** START Data entries **

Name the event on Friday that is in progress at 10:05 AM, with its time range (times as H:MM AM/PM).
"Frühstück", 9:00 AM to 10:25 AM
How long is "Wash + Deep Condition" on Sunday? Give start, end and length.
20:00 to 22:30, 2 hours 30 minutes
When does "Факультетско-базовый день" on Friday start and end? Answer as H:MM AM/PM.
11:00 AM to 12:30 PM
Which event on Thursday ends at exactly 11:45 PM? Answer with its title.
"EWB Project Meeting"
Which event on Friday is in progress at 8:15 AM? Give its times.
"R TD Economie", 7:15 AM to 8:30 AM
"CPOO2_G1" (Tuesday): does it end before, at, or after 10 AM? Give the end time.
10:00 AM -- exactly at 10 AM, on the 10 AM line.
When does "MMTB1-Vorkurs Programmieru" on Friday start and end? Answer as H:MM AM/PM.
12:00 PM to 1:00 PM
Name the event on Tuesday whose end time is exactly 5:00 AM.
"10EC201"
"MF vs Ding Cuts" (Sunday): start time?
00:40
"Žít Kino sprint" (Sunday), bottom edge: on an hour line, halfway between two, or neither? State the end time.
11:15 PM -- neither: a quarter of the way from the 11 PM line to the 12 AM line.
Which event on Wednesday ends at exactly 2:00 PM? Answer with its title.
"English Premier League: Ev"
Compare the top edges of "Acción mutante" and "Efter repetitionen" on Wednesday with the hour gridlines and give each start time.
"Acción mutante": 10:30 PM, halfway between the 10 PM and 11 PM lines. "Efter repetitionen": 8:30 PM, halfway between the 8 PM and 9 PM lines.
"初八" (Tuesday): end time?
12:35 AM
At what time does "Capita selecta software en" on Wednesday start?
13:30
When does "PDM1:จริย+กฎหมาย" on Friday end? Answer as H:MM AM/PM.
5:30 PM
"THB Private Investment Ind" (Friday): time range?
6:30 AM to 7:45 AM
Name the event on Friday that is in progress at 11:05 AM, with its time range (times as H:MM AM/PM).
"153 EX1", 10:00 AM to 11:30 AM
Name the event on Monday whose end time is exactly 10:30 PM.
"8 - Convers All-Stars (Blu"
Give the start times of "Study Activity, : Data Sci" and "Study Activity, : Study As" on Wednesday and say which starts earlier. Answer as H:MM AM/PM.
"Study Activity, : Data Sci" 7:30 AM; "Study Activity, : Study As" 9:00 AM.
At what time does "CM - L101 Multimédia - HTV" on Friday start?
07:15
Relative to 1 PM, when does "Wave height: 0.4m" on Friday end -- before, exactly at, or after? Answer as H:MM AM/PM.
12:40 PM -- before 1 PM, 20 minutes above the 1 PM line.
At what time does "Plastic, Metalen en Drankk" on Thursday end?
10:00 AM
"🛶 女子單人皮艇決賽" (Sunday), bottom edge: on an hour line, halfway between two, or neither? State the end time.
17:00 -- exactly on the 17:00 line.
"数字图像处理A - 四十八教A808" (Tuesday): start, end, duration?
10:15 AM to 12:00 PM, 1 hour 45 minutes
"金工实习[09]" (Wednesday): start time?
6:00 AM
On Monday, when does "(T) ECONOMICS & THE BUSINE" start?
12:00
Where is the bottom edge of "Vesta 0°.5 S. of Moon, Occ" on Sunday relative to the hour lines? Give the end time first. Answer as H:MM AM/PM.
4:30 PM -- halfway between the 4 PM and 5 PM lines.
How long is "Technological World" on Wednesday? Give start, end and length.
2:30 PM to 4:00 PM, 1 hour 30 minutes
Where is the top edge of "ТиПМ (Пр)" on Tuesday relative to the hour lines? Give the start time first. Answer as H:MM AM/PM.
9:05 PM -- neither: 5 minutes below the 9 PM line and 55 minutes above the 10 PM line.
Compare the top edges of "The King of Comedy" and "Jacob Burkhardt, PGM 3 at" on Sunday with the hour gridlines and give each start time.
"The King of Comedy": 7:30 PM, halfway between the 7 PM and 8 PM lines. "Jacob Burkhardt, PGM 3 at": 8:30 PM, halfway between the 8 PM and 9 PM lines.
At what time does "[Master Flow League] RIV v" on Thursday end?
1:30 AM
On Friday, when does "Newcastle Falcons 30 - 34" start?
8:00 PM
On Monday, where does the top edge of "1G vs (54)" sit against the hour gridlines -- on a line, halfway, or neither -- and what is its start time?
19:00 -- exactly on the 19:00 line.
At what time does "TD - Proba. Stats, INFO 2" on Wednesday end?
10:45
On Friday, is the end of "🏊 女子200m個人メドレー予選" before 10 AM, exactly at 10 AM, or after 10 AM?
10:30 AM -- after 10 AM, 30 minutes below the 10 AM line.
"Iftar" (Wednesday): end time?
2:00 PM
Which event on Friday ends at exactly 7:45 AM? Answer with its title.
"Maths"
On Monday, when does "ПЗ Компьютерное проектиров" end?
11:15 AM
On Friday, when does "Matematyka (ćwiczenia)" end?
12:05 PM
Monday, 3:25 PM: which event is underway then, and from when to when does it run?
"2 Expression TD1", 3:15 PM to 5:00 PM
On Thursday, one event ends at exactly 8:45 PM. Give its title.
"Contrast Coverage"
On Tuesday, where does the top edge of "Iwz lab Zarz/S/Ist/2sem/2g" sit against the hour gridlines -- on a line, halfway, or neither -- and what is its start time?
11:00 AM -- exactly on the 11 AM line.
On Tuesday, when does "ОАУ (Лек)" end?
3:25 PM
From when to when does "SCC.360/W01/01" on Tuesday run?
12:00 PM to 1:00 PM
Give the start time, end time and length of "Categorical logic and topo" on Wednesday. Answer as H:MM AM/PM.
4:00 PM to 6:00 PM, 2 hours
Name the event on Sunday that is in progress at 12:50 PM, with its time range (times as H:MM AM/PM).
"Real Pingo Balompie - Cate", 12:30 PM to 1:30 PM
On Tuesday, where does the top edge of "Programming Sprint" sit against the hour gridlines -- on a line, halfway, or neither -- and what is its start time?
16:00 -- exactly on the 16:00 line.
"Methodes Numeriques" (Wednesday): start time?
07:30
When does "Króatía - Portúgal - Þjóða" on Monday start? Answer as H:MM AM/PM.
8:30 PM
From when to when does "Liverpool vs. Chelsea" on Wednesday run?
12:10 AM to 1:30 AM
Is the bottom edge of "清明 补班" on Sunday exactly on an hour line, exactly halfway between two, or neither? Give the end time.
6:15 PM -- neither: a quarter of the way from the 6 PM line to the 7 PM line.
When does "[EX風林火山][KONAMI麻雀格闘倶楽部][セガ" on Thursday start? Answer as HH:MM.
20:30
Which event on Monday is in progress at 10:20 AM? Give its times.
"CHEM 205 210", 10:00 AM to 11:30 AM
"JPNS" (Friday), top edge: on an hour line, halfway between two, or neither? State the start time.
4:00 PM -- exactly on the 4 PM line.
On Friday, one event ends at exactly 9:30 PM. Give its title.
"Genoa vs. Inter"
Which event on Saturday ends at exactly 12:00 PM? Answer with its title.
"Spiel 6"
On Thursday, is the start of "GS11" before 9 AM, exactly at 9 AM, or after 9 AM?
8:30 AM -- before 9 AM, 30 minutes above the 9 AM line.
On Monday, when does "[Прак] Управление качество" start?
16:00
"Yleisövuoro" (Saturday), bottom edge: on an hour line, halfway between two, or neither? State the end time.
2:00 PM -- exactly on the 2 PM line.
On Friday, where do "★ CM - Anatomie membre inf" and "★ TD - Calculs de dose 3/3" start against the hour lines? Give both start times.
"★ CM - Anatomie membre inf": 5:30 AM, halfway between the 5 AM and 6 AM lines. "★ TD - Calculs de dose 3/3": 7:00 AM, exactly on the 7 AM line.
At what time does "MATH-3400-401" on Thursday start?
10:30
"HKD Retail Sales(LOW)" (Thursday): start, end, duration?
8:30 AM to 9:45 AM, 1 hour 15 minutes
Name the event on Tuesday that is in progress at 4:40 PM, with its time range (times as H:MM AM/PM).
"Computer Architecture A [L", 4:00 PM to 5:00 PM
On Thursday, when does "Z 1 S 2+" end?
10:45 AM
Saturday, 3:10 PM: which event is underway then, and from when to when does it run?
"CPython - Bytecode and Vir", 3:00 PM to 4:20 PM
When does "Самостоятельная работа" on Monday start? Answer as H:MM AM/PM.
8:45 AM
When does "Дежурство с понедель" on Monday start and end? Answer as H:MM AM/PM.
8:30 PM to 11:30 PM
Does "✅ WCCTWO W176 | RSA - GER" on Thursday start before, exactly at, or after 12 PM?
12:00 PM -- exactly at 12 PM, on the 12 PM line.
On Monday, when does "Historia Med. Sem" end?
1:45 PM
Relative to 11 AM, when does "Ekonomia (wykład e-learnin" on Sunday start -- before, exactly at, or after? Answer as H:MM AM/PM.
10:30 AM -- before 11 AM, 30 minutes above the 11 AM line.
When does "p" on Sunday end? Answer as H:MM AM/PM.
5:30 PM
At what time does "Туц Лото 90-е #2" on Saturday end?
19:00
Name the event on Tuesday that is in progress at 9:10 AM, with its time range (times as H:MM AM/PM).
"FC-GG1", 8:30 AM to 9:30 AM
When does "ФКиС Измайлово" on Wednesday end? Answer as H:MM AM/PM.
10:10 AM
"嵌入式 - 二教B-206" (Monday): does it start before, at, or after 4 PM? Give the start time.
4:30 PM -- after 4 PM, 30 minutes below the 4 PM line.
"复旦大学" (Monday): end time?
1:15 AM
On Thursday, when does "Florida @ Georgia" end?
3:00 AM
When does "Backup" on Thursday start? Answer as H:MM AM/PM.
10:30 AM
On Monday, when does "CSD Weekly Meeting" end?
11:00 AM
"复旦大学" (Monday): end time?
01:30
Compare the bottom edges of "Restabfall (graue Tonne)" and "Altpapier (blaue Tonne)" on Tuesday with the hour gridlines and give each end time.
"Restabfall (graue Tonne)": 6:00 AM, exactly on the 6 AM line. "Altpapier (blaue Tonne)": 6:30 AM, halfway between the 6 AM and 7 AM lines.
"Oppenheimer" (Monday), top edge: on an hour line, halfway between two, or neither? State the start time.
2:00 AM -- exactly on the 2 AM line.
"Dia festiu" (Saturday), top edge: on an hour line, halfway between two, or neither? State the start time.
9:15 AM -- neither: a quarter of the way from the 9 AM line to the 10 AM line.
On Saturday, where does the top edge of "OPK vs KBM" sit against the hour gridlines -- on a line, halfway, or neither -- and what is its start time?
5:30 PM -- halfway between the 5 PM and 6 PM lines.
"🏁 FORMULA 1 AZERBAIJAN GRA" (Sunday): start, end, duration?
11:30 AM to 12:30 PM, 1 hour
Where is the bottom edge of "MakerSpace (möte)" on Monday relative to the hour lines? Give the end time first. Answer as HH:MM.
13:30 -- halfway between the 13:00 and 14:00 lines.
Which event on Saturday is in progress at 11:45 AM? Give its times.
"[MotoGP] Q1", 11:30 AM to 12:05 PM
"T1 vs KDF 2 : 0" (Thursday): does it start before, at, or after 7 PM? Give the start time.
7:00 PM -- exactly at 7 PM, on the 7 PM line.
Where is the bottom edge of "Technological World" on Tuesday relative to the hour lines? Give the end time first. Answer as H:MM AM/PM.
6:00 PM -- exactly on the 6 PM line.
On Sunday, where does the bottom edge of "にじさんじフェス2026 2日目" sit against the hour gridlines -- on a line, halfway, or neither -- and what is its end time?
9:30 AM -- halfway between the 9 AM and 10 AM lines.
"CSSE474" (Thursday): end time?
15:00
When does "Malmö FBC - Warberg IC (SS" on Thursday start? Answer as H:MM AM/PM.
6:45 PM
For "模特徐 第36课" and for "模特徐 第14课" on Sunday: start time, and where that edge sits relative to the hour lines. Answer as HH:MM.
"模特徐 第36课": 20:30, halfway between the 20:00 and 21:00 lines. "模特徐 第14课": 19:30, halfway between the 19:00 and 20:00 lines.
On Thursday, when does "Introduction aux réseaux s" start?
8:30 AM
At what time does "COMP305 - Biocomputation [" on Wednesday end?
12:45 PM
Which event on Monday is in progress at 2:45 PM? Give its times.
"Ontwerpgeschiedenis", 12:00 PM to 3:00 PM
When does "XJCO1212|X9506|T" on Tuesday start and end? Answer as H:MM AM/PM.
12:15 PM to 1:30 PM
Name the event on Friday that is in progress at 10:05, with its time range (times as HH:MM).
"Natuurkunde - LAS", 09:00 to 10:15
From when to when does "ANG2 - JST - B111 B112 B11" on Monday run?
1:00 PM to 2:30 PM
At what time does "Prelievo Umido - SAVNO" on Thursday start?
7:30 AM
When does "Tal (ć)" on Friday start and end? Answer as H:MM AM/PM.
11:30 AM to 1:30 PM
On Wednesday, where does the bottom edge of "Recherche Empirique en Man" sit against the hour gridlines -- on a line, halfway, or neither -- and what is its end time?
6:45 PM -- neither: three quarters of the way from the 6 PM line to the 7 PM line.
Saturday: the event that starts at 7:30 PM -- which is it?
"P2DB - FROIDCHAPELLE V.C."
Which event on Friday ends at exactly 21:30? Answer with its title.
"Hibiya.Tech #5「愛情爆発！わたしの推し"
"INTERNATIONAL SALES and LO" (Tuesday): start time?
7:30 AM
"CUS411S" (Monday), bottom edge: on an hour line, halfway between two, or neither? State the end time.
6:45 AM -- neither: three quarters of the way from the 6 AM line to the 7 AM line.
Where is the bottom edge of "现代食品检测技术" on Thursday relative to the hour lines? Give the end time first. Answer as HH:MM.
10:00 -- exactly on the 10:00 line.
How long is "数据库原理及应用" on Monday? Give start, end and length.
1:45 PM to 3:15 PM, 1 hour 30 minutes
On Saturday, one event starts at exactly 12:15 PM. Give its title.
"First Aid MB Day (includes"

** END Data entries **

_Task requirements_
Write out the data word for word, starting at the line that contains "on Thursday relative" and continuing to the end, with both that line and the last line included.

_Answer below_
Where is the bottom edge of "现代食品检测技术" on Thursday relative to the hour lines? Give the end time first. Answer as HH:MM.
10:00 -- exactly on the 10:00 line.
How long is "数据库原理及应用" on Monday? Give start, end and length.
1:45 PM to 3:15 PM, 1 hour 30 minutes
On Saturday, one event starts at exactly 12:15 PM. Give its title.
"First Aid MB Day (includes"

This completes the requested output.